While reading about Tuscany, I realized that I am amazed by the slow concept of time in Tuscany, of trades like fresco painting and brick building. I want to embroyder tableclothes, walk through forests collecting pine nuts, and roast chessnuts on an open fire. I want to make my own honey, wine, and cheese. I realize that this is abnormal for someone my age, who is supposed to be obsessed with reality TV, Facebook, and Twitter. Am I old fashoned? Maybe. But, I’m okay with tthat. Individual milestone don’t have to coincide with pop culture.

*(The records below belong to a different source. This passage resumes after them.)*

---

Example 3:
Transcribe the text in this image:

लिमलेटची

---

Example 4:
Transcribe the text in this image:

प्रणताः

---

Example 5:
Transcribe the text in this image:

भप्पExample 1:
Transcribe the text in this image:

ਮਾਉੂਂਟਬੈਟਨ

So what if I think living on a farm when I’m older is paradise? So what if I want to grow my own sweet corn and make my own jam? It’s my life. I am in control of the direction it goes. I’m navigating.

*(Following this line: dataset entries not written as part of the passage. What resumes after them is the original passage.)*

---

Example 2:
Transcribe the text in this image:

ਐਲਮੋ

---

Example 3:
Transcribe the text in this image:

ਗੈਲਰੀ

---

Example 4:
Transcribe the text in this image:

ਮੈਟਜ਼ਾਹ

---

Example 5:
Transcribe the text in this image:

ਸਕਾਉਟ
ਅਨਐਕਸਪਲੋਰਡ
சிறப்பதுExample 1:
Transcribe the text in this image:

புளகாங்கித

So that’s why I smile. I realized, finally, that I’ve found my Tuscany. It’s actually in Delano. When I’m surrounded by my family, eating outside on our porch, drinking a glass of wine, and watching the sunset, I am satisfied. This summer, I’ll be home again. I’ll be able to smile when I drive down the gravel driveway and walk through the orchard. As Josh Verdes says,
“I’ve done my time in this crazy world. / What trails have I left behind? / No matter what I’ve done I know I can always come home. / So take me home, from the beach to the bay. / Take me home the good okay which way. / Take me home because there’s nowhere else than I’d rather be / than to go back to the place that made me, me.”
I may not be in Tuscany, but the sun that shines there shines here for me as well. It shines for everybody. We each have our own Tuscanies. Mine is the corn and the alfalfa fields of my childhood home, the mazes in the hayloft of my aunt and uncle’s farm, playing baseball with the cousins, drinking an ice-cold root beer float, cut-off shorts, and red sneakers. We all should find our own Tuscanies: our paradises in this world. More often than not they’re not that far away, perhaps in our own back yards.